- [ASSIGNMENT]
Extend the passage on the disputed Ekiti election and its re-run, picking up from its final sentence.

- [PASSAGE SHOWN]
Start of Block

In like manners, the Ekiti tribunal towed the infamous line of the first tribunal that delved into strange arithmetic to ensure that it delivers Oni, hook, line and sinker. It took the Appeal tribunal’s sense of decency to give a true reflection of what transpired in Ekiti on April 14, 2007, when Fayemi’s victory was suddenly overturned to return Oni. However, the tribunal ordered a re-run election in one-third of the total wards after establishing that Fayemi had an advantage over Oni in two-thirds of the wards where the results were approved.

The April 25, 1999 re-run election stood out for the sheer manner it was mishandled to ensure that Oni returned to the seat he coveted in 2007. When it was obvious that Oni has lost the re-run election, a strange result that clearly departed from the general voting pattern, and which was audaciously manufactured as a question to an already given answer was violently spawned to swing the victory to Oni. Among other things, the results were procured by alleged voting that did not occur at the approved voting centers, were not collated in the approved collation centers, was not signed by other party agents except those of the PDP, among many other shortfalls. The attempt to include these results, procured from Ido Osi, through the most violent means, was stoutly resisted by the mass of the people, the press and the civil society. Knowing the shortfalls of the results, the Resident Electoral Commissioner for Ekiti, Mrs. Adebayo Ayoka threw in her resignation rather than announce farcical results.

End of Block

- [SUPPLIED DATA]
Start of Block

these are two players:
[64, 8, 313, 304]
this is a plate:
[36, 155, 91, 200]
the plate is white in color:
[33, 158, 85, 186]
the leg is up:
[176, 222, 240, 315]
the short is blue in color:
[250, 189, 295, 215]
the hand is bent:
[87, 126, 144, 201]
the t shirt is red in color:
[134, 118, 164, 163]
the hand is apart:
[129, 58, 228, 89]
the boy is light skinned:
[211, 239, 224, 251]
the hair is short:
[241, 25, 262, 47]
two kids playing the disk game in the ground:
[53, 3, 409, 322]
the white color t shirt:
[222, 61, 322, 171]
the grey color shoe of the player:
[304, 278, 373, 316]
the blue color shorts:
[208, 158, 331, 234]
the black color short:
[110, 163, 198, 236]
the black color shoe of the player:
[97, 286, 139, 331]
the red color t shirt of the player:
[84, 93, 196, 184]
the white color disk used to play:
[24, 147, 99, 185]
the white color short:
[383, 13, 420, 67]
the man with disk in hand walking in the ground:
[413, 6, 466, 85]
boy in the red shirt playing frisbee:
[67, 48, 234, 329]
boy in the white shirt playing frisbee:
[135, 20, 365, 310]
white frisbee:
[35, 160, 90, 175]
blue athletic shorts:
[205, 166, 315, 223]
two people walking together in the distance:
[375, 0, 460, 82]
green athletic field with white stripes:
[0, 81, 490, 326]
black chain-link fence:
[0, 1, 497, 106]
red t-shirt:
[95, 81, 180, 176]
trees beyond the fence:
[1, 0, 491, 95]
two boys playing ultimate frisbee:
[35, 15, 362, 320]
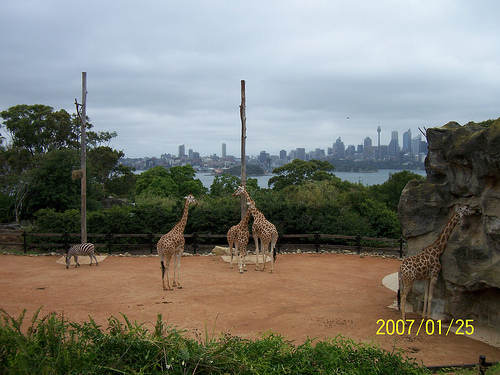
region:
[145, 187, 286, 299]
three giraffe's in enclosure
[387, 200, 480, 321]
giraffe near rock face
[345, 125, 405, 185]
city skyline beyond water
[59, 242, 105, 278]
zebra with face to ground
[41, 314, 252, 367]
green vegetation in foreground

End of Block

- [YOUR RESPONSE]
What followed was hair-raising as the PDP, the presidency, INEC and the security pulled every muscle to ensure the results were accepted and used as the basis for declaring the winner of the election and after days of stalemate, Mrs. Adebayo was smoked out from hiding, invited to Aso Rock and handed a choice less fiat to return with a platoon of soldiers to announce Oni as winner of the election. A shocked and awed nation was told by Adebayo to go to court and Fayemi hearkened and here we are!

It is good that Fayemi has vowed to pursue the matter further in the Appeal tribunal and one entertains the hope that once again, the Appeal tribunal will see reason to do justice to a case that has come to personify the macabre and shambolic nature of the country’s electoral system, its heavily compromised judiciary and the entire political process that excels in rewarding roguery and electoral chicanery. Nigerians are watching what transpires at the Appeal tribunal, just because they were living witnesses to what happened in Ekiti last year. They were witnesses to the high drama, the tragedies, the thick intrigues, the cooked scenarios, and the high voltage plots that culminated in the dramatic declaration of Oni as the winner. This case will certainly say a lot not only on the electoral process but the integrity of the Nigerian judiciary, when it is finally settled.